In this contribution, we first established some first principles that motivate our perspective on speech perception and perception most broadly. There are two substantial consequences of adopting this information-theoretic framework to questions concerning speech perception. First, distractions concerning objects of perception are removed. Second, speech perception can be reframed as a series of processes through which sensitivity to information—that which changes and/or is unpredictable—becomes increasingly sophisticated and shaped by experience.

A simple measure of change in the auditory periphery (CSE) proved to be a remarkable predictor of speech intelligibility. Adopting measures of psychoacoustic change helps to dissolve some traditional concerns about perception across variation in speaking rate that putatively required some process of normalization. Multiple demonstrations were provided that show how reliable spectral characteristics of a listening context are factored out of perception in the service of emphasizing less reliable, more informative characteristics to better inform behavior.

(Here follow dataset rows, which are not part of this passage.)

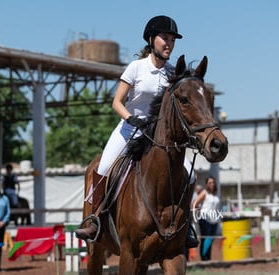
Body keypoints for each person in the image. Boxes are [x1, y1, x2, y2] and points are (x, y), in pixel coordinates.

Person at [75, 15, 198, 248]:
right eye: (165, 38)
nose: (169, 43)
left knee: (190, 176)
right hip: (129, 128)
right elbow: (117, 102)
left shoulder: (173, 73)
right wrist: (132, 119)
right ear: (152, 39)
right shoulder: (136, 68)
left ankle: (186, 223)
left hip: (158, 135)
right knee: (102, 167)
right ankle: (95, 220)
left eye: (173, 39)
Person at [192, 176, 221, 261]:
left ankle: (208, 258)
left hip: (214, 220)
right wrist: (199, 210)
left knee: (210, 240)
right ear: (207, 184)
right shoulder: (204, 193)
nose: (212, 184)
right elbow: (195, 203)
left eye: (213, 182)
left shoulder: (216, 194)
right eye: (210, 183)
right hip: (205, 219)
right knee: (205, 239)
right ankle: (204, 258)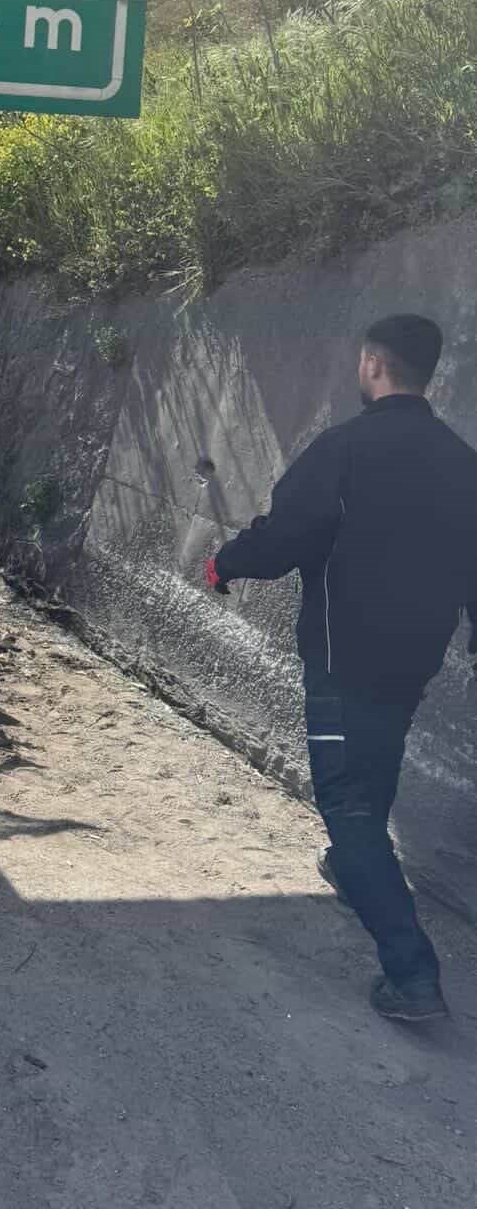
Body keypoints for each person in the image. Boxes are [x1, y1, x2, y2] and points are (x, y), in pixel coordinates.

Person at [206, 315, 477, 1023]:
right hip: (412, 663)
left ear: (374, 364)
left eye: (363, 362)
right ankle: (356, 869)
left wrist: (223, 563)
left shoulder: (345, 449)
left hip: (342, 663)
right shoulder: (463, 463)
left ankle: (412, 976)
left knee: (347, 804)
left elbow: (281, 539)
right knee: (374, 766)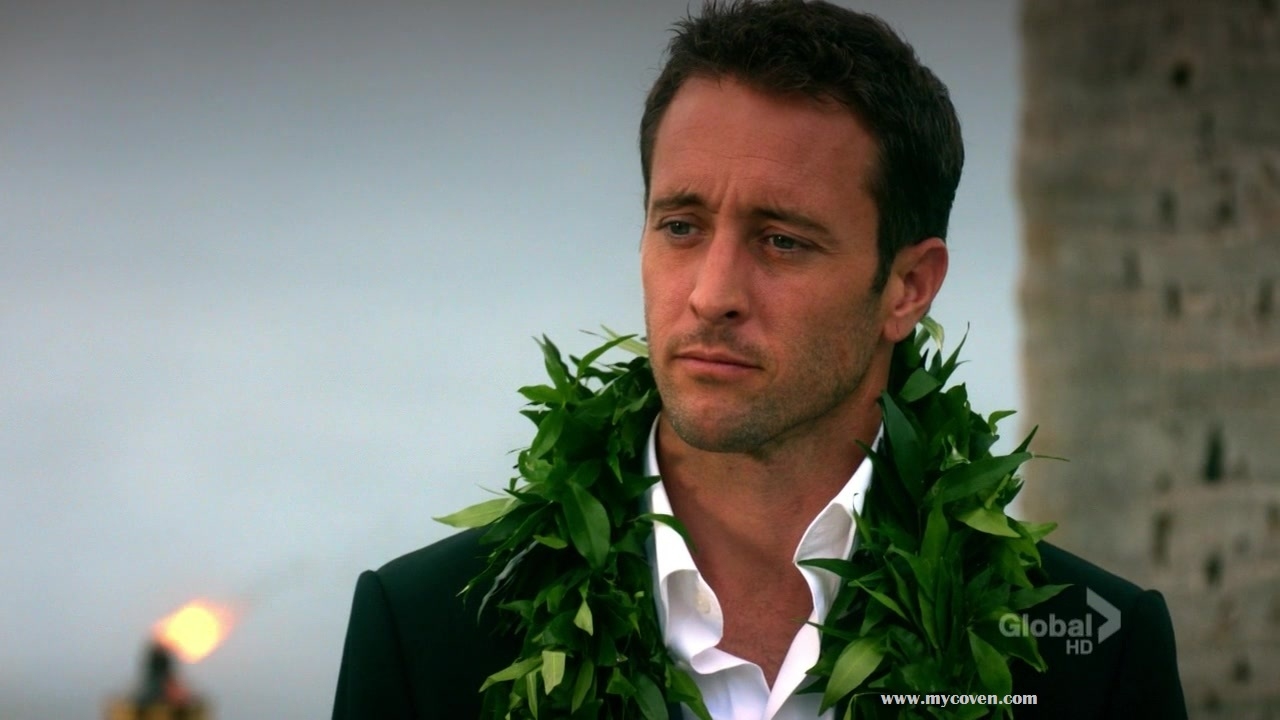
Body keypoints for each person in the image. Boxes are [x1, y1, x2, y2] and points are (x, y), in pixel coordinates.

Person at [332, 2, 1187, 718]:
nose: (711, 294)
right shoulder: (427, 634)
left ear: (908, 287)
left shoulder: (1088, 654)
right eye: (680, 226)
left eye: (782, 240)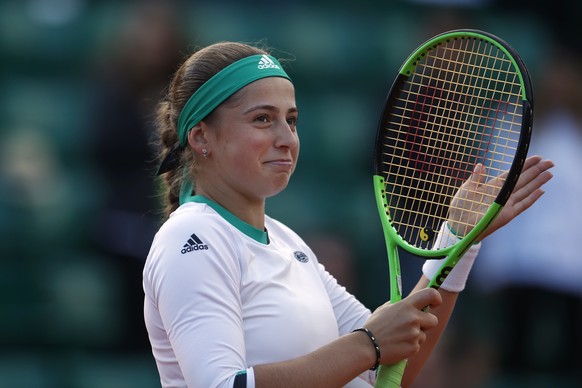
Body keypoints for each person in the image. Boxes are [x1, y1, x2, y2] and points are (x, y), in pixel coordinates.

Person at [142, 41, 554, 387]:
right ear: (201, 137)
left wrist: (458, 241)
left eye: (292, 120)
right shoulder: (192, 236)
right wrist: (368, 344)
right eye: (262, 119)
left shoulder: (289, 244)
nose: (287, 139)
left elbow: (391, 369)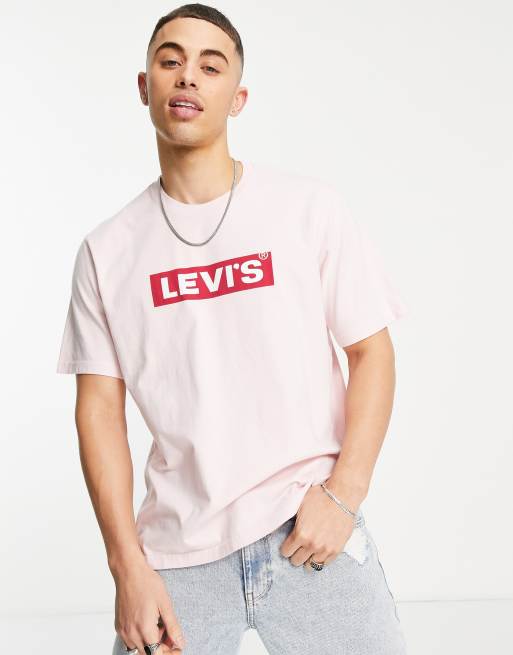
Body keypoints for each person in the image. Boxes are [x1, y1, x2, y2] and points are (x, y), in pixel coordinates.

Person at [56, 4, 409, 654]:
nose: (187, 76)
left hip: (308, 532)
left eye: (210, 66)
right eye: (170, 61)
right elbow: (98, 410)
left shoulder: (306, 209)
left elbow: (371, 351)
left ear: (237, 98)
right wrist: (127, 568)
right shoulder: (107, 252)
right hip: (176, 560)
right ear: (145, 87)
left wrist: (344, 494)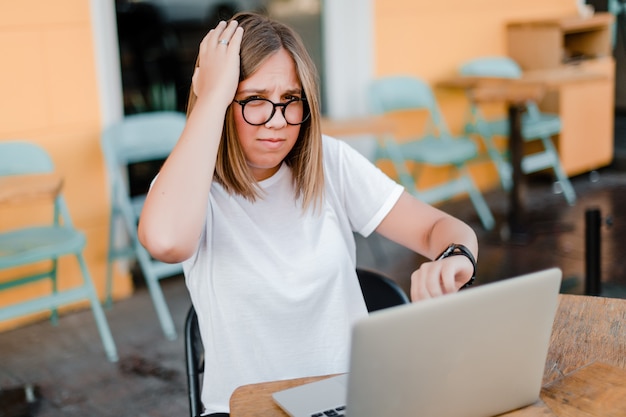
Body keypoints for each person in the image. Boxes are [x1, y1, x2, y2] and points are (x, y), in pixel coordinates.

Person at [138, 12, 478, 416]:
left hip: (351, 400)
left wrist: (456, 255)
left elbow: (439, 228)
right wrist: (210, 97)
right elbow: (166, 241)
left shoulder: (328, 163)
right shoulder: (190, 185)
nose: (278, 122)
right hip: (249, 410)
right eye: (255, 101)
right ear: (223, 100)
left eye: (290, 101)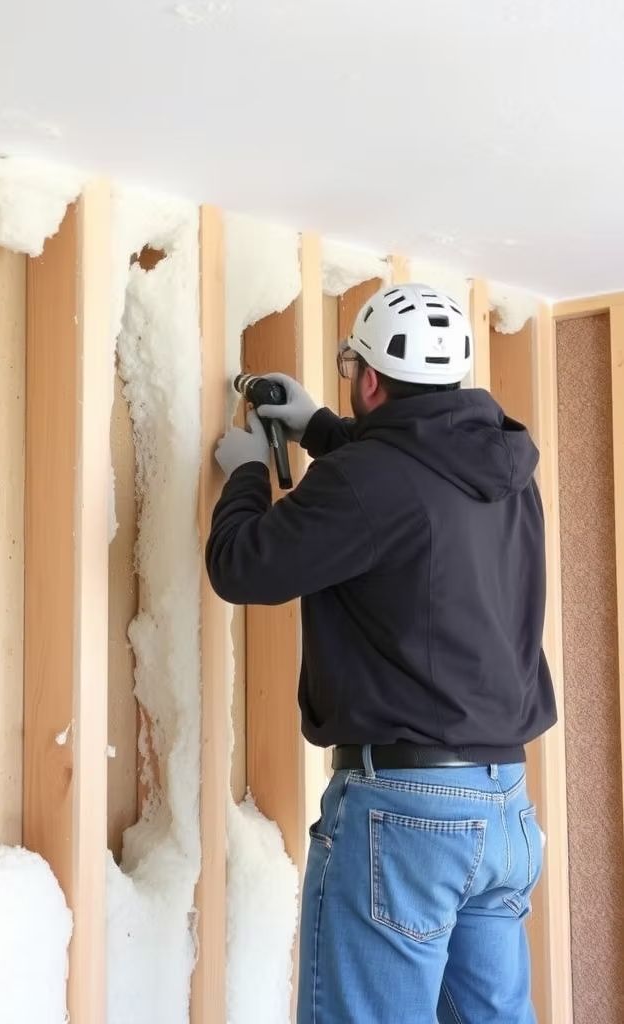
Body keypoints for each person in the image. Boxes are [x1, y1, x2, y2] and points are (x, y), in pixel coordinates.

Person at [206, 283, 556, 1024]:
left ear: (369, 379)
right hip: (504, 809)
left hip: (409, 819)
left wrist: (245, 473)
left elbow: (242, 566)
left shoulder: (368, 481)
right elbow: (412, 486)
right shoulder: (506, 469)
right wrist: (321, 429)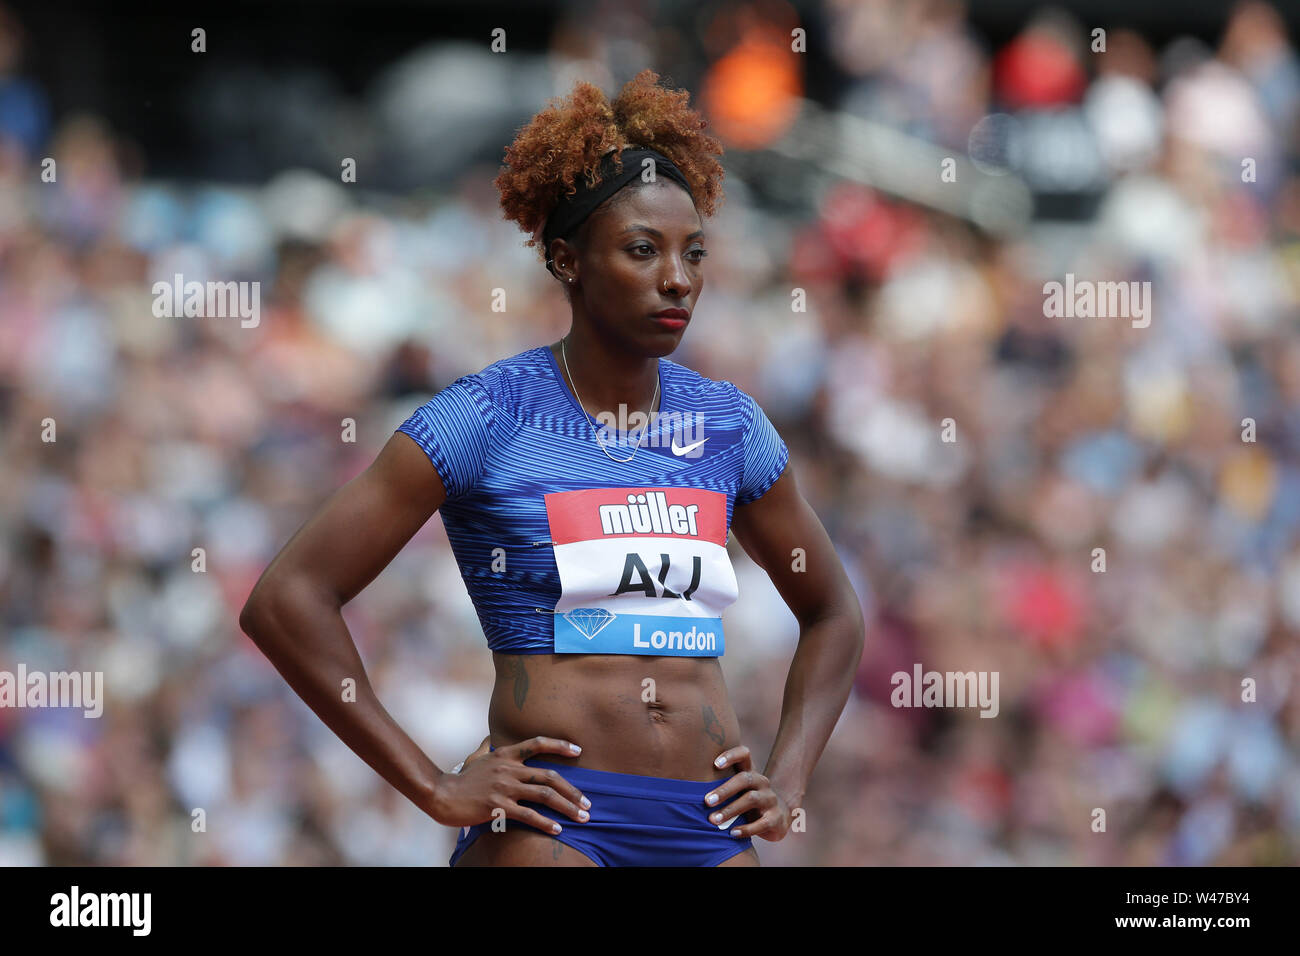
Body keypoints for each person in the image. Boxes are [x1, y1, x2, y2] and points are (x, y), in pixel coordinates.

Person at [239, 69, 866, 867]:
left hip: (706, 825)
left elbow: (834, 611)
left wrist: (789, 776)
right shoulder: (486, 417)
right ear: (567, 260)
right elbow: (287, 597)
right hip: (558, 825)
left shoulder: (727, 425)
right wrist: (430, 786)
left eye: (693, 252)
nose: (678, 277)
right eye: (643, 250)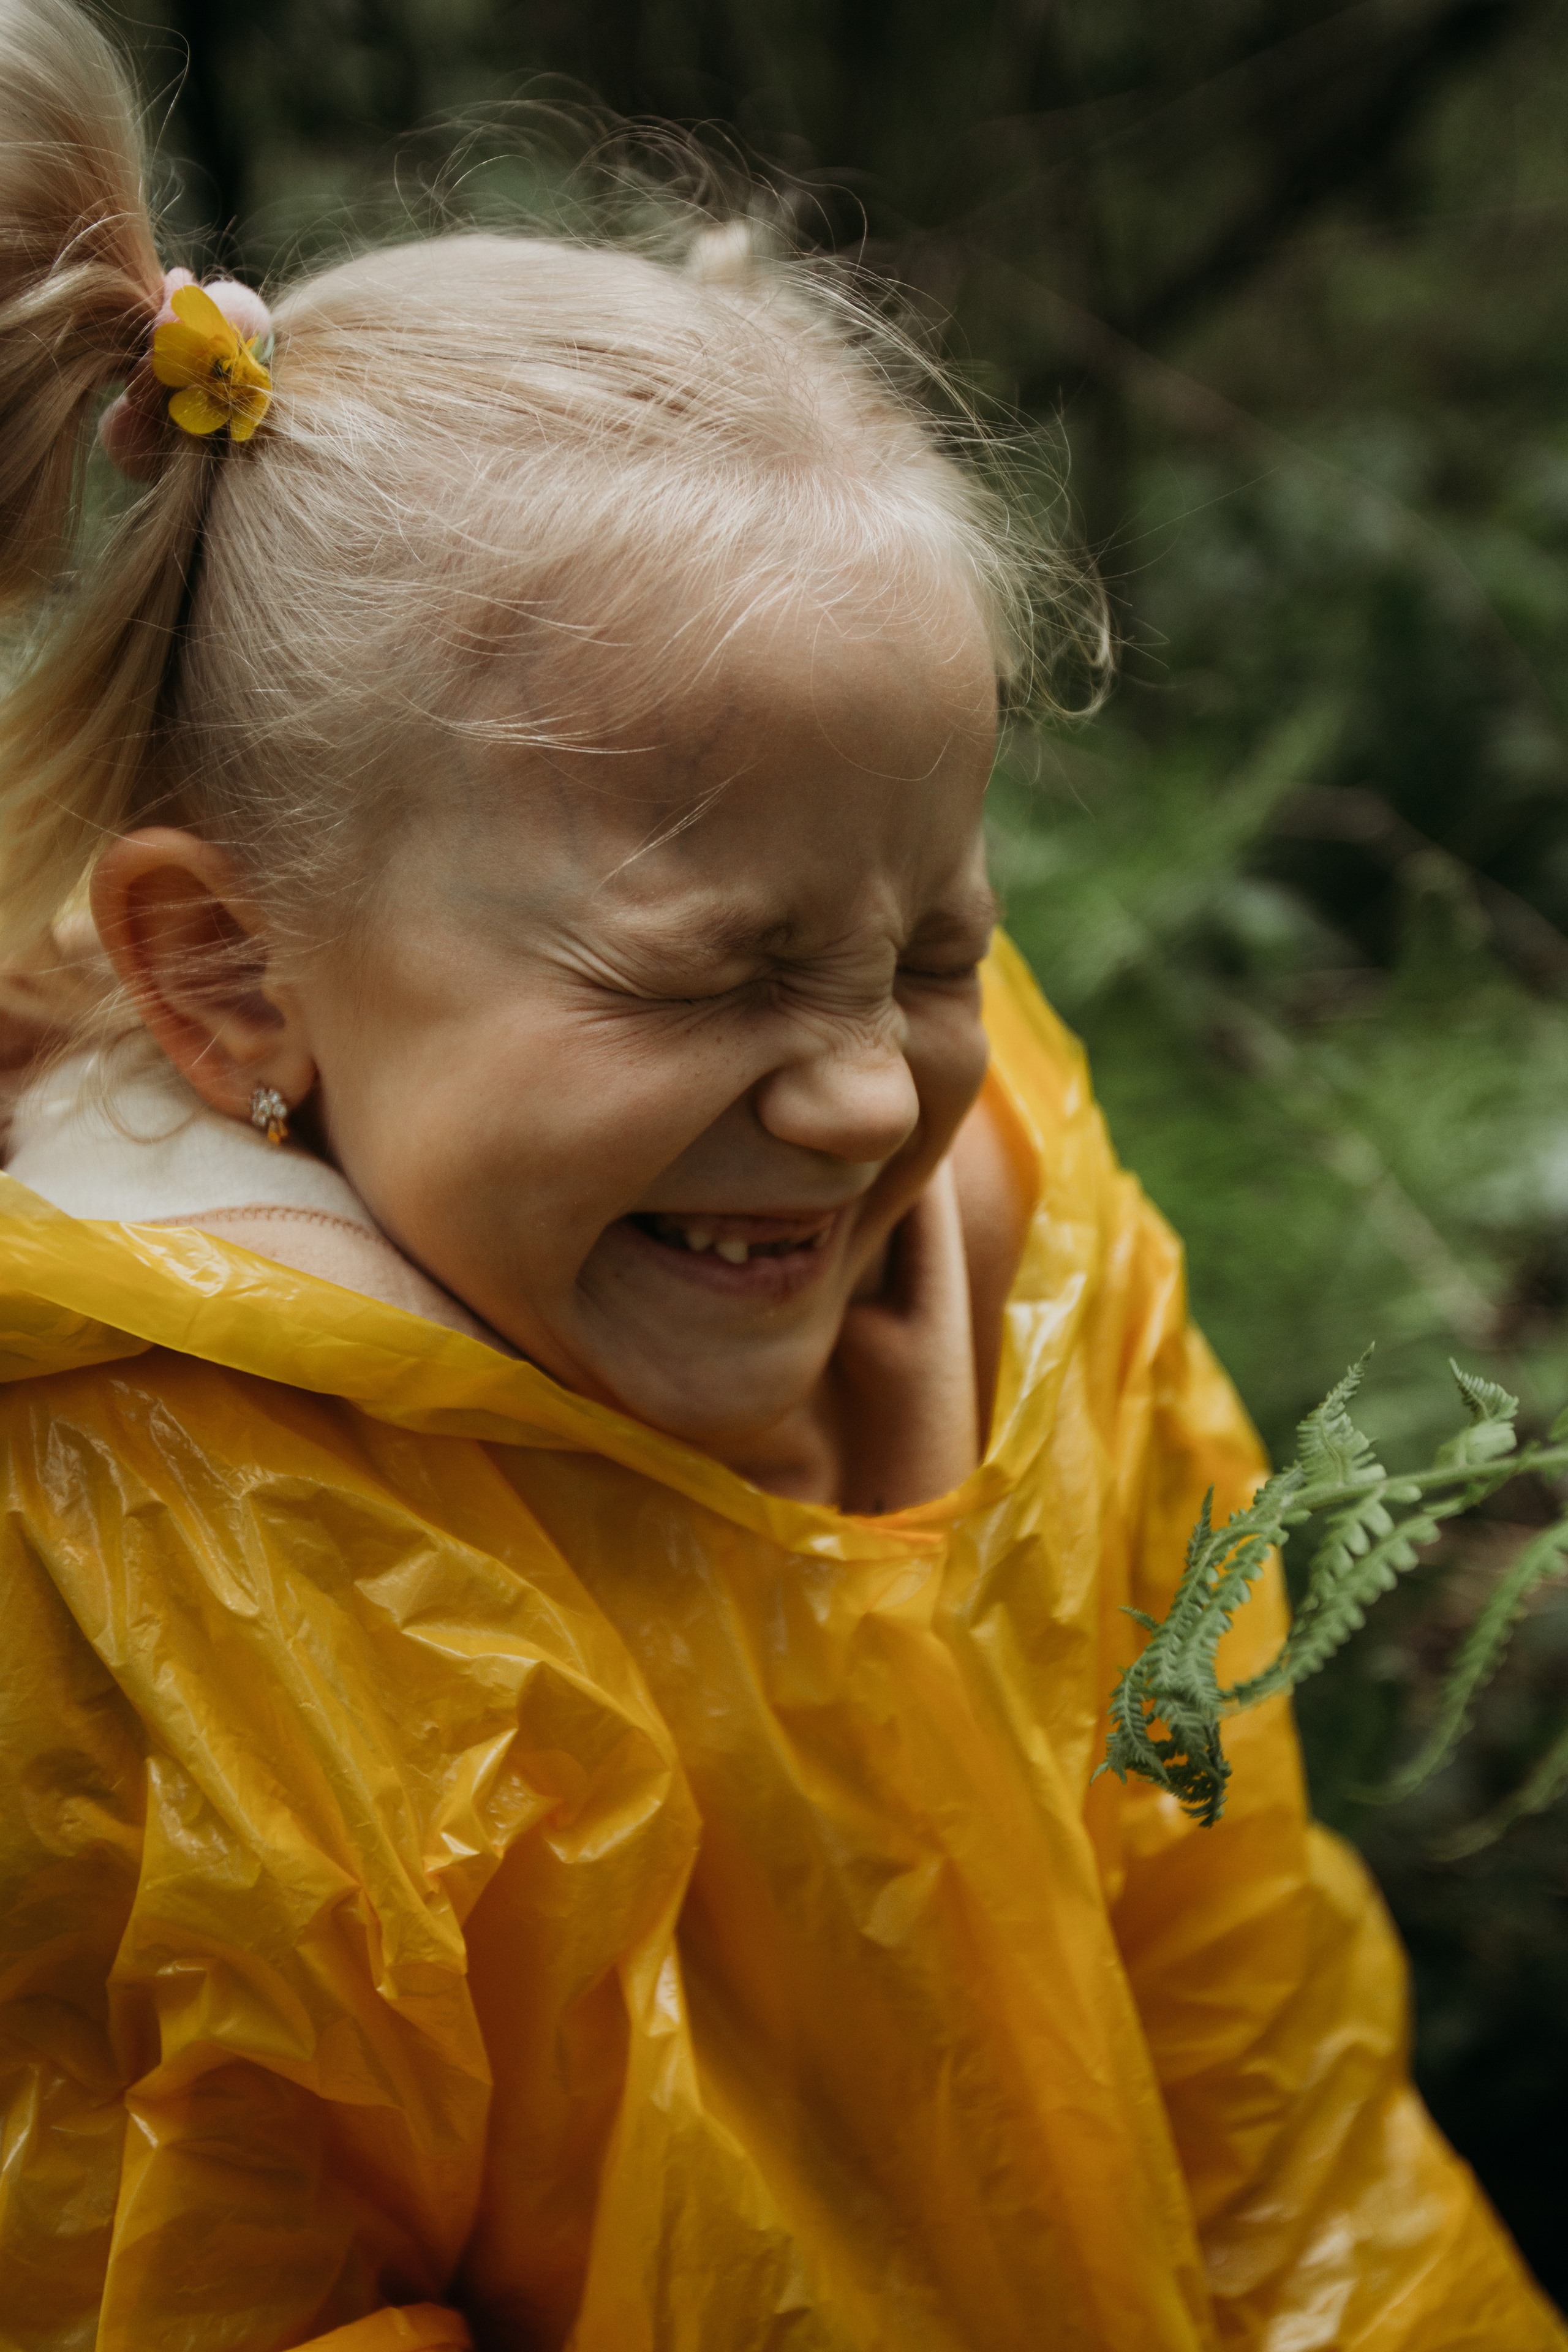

Moving on from first-order statistics, second-order statistics were shown to be powerful descriptors of reliable covariance between acoustic attributes of speech sounds as they are structured by lawful properties of the vocal tract. Examples are vowels across talkers with different vocal-tract lengths and consonants across talkers and vowel contexts. Listeners very quickly learn correlations among stimulus attributes in complex nonspeech sounds, and this has remarkable consequences for discriminability of sounds depending upon whether they respect or violate experienced covariance. Finally, an information theoretic framework makes the life of a young language learner much easier.

We suggest that adopting an information-theoretic framework provides a constructive way to address long-standing problems concerning appropriate objects of perception (gestures vs. sounds), rate normalization, variance consequent to articulation, and talker normalization.